• [WORK ORDER]: Copy out each line of the entries where the word "action" is present.

• [INFORMATION]:
───
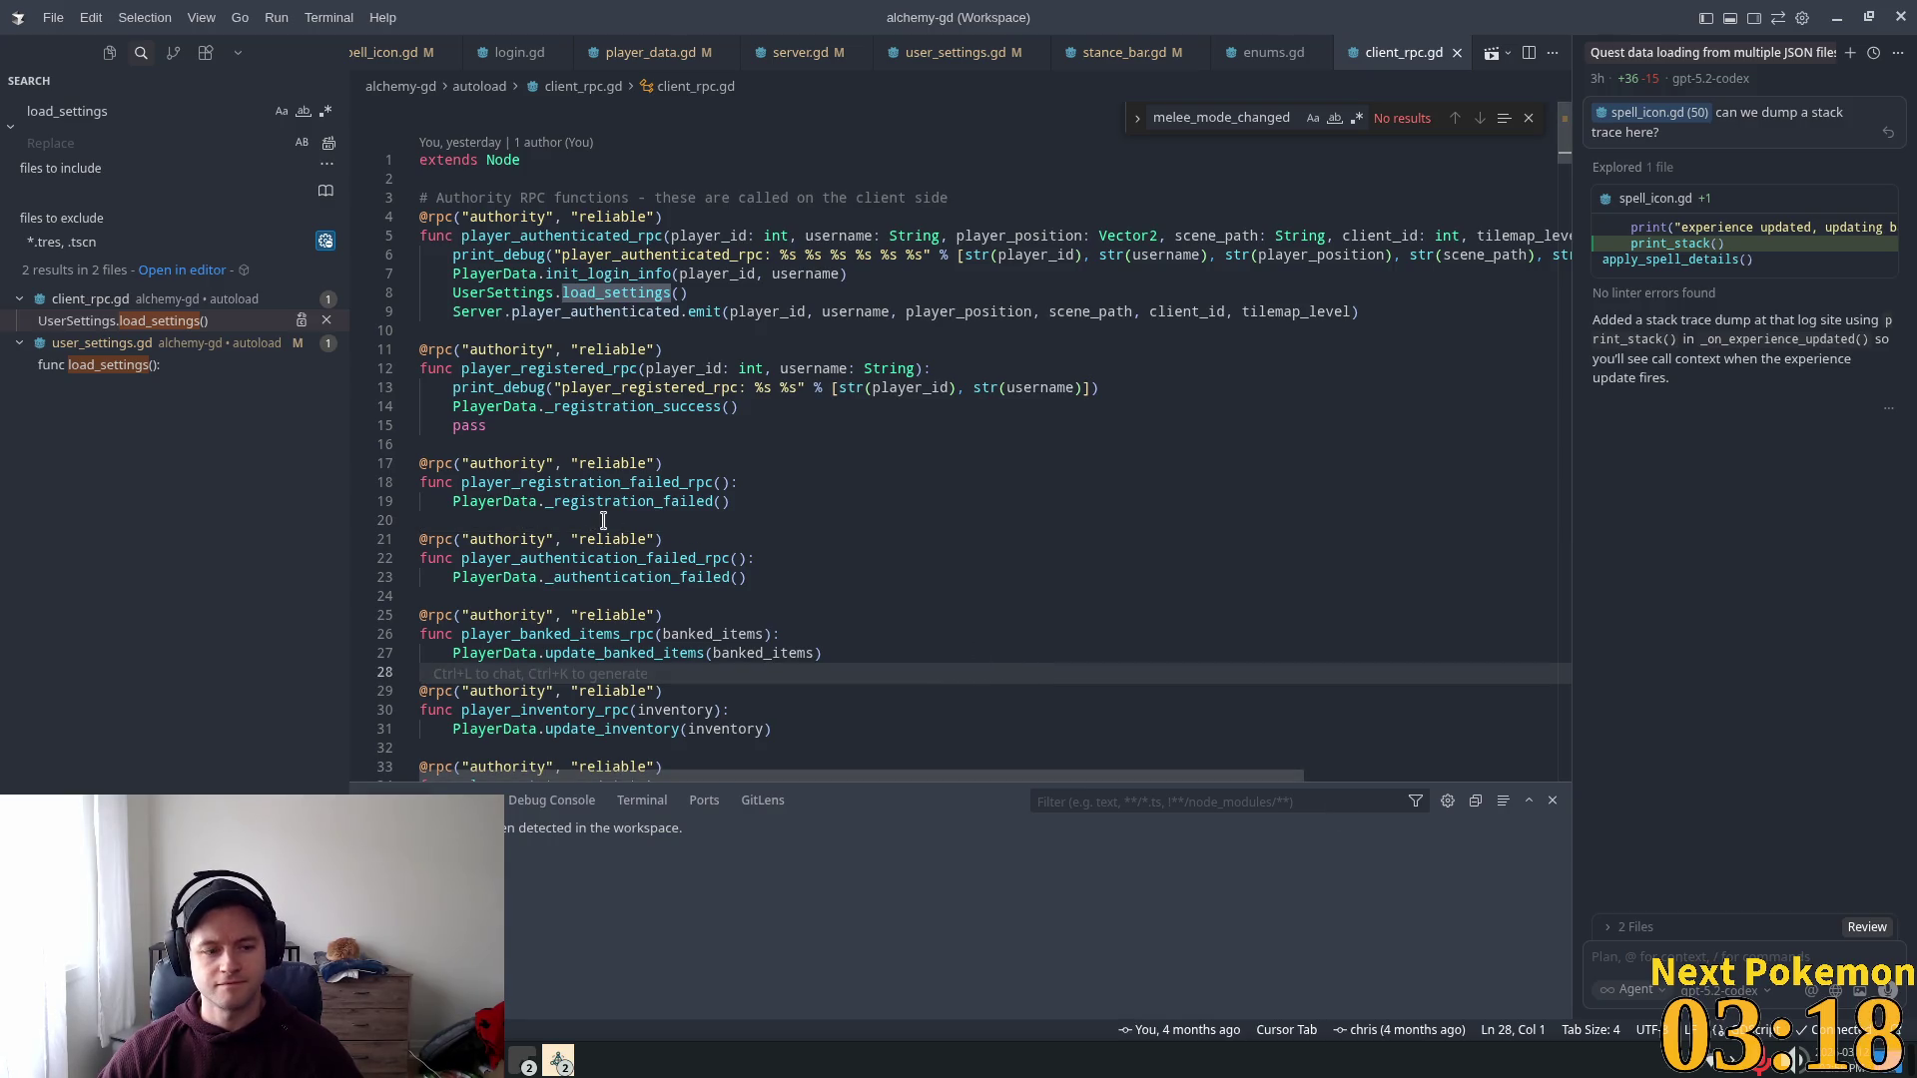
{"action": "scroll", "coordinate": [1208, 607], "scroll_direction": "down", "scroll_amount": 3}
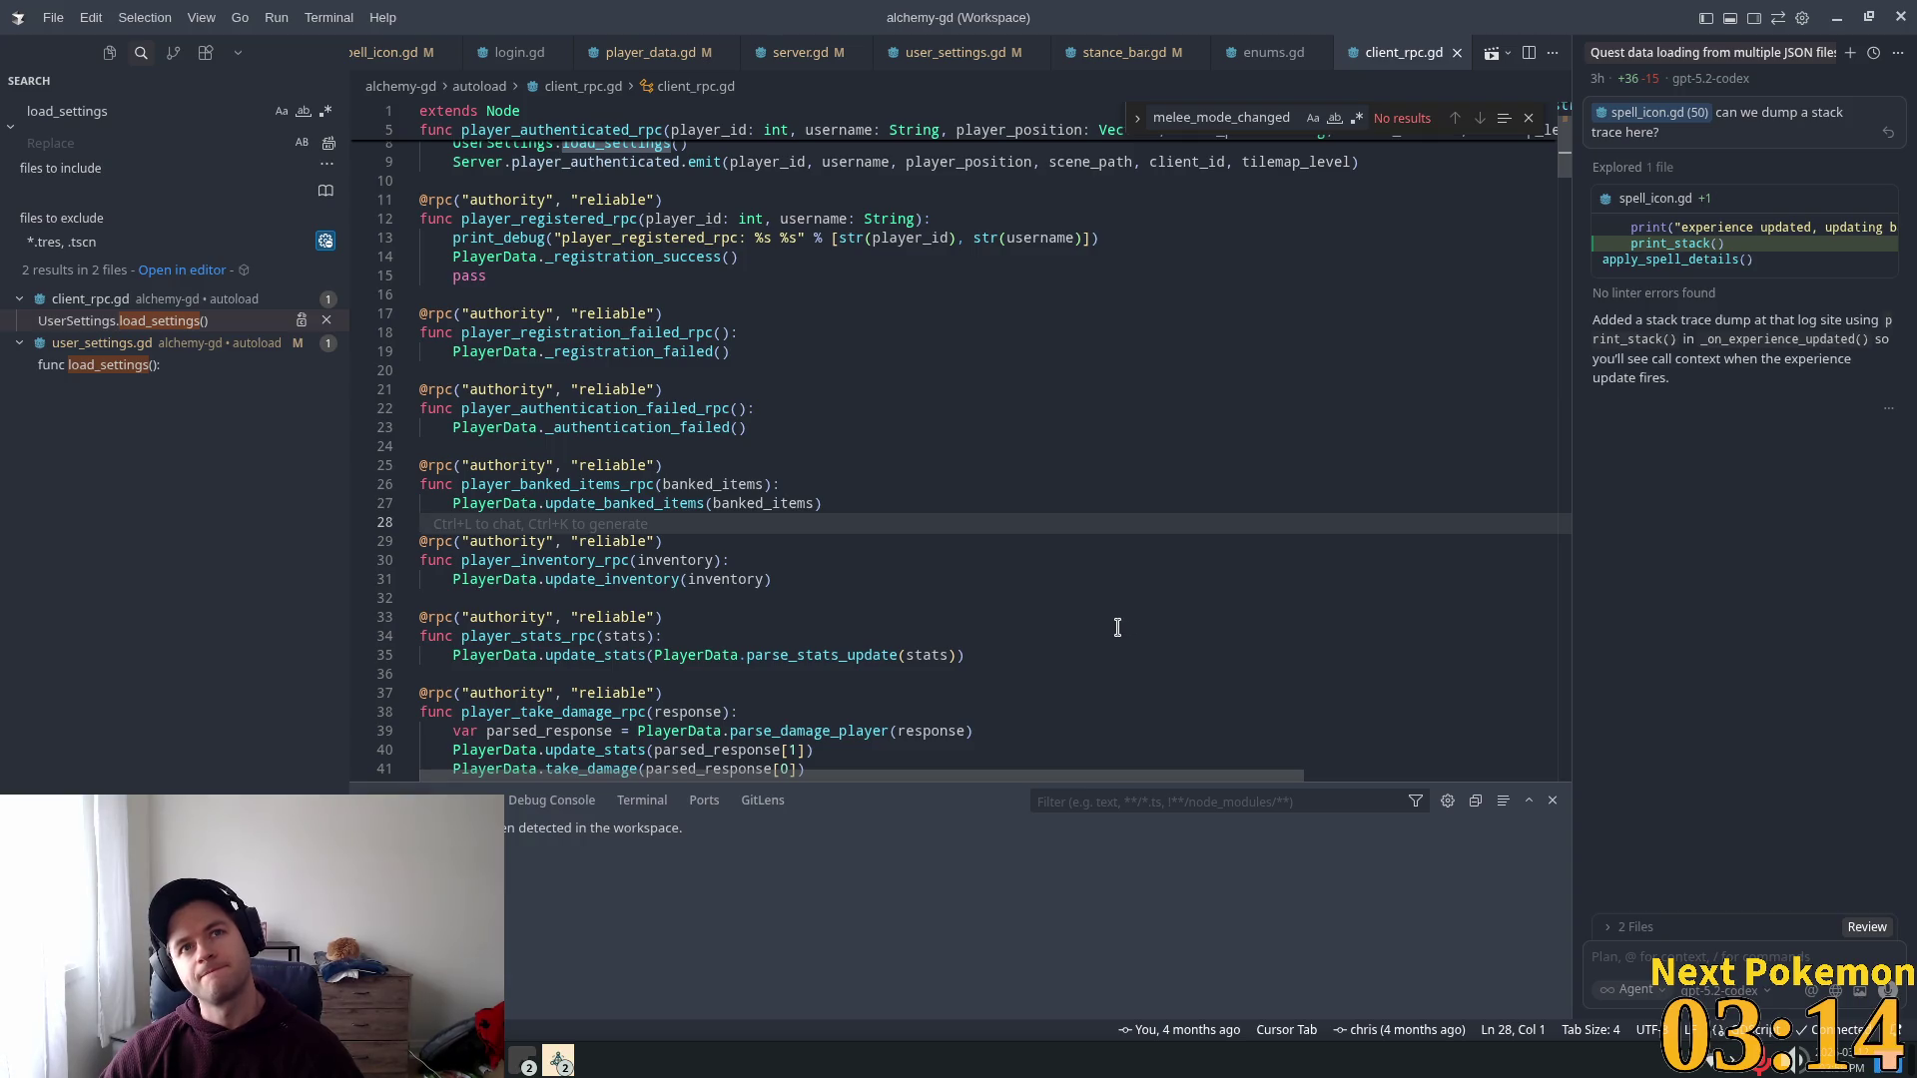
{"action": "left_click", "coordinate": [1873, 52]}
───
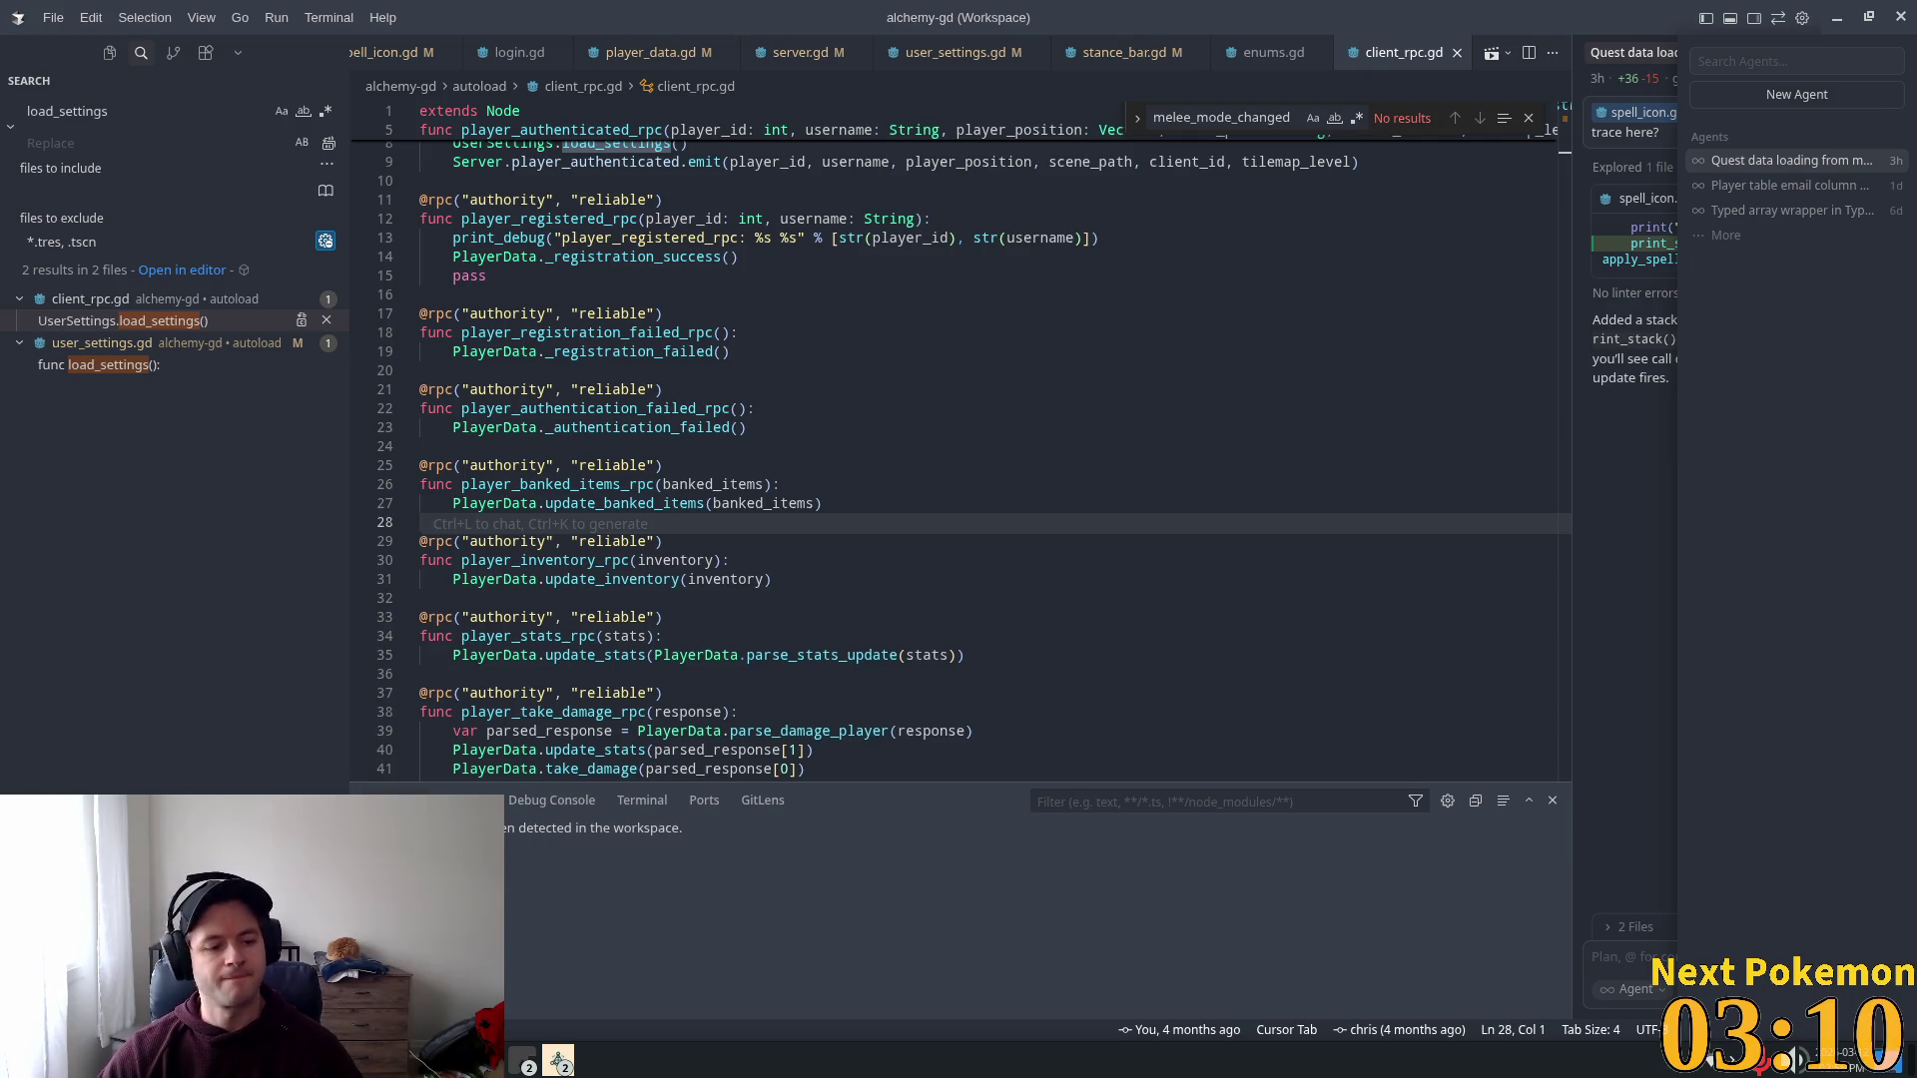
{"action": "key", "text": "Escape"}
───
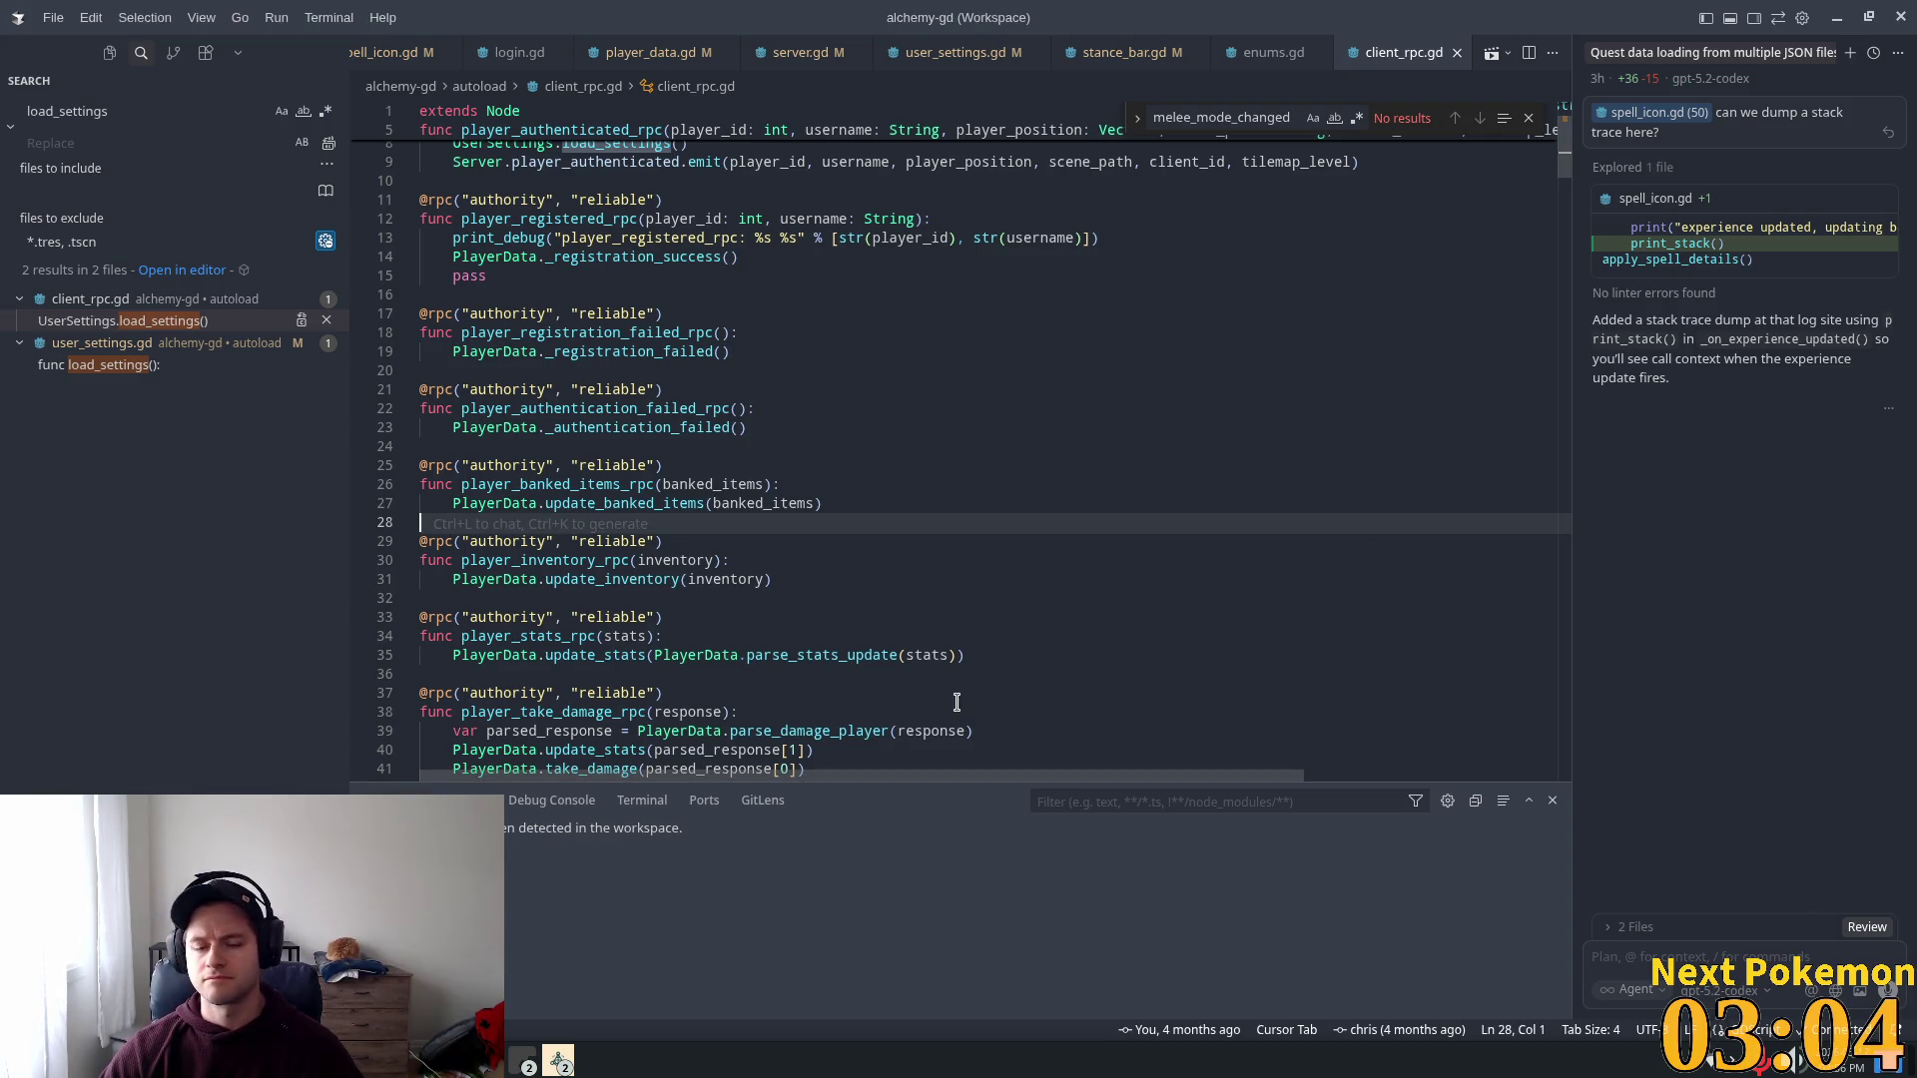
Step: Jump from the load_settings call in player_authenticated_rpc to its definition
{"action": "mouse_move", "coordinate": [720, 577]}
───
• [SOLUTION TO THE EXERCISE]:
{"action": "scroll", "coordinate": [1208, 607], "scroll_direction": "down", "scroll_amount": 3}
{"action": "left_click", "coordinate": [1873, 52]}
{"action": "key", "text": "Escape"}
{"action": "mouse_move", "coordinate": [720, 577]}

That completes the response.